[Stored data entries]
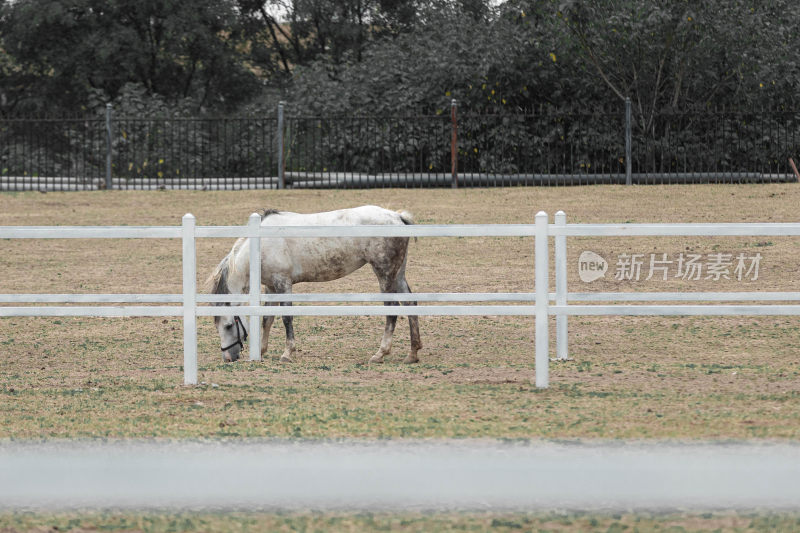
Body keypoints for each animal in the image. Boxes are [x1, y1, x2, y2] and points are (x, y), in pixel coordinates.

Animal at [206, 204, 422, 362]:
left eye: (228, 326)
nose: (228, 357)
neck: (261, 244)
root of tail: (397, 216)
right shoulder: (271, 286)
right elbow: (267, 318)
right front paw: (261, 350)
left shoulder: (283, 283)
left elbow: (286, 318)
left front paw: (287, 353)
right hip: (397, 274)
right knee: (410, 304)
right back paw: (412, 353)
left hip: (384, 274)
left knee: (392, 310)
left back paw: (380, 353)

Requirement: Scan the lines above for the word "right". Return each one that has it.

Solution:
right shoulder: (271, 286)
right elbow: (267, 318)
right front paw: (261, 350)
right hip: (397, 274)
right knee: (410, 304)
right back paw: (412, 353)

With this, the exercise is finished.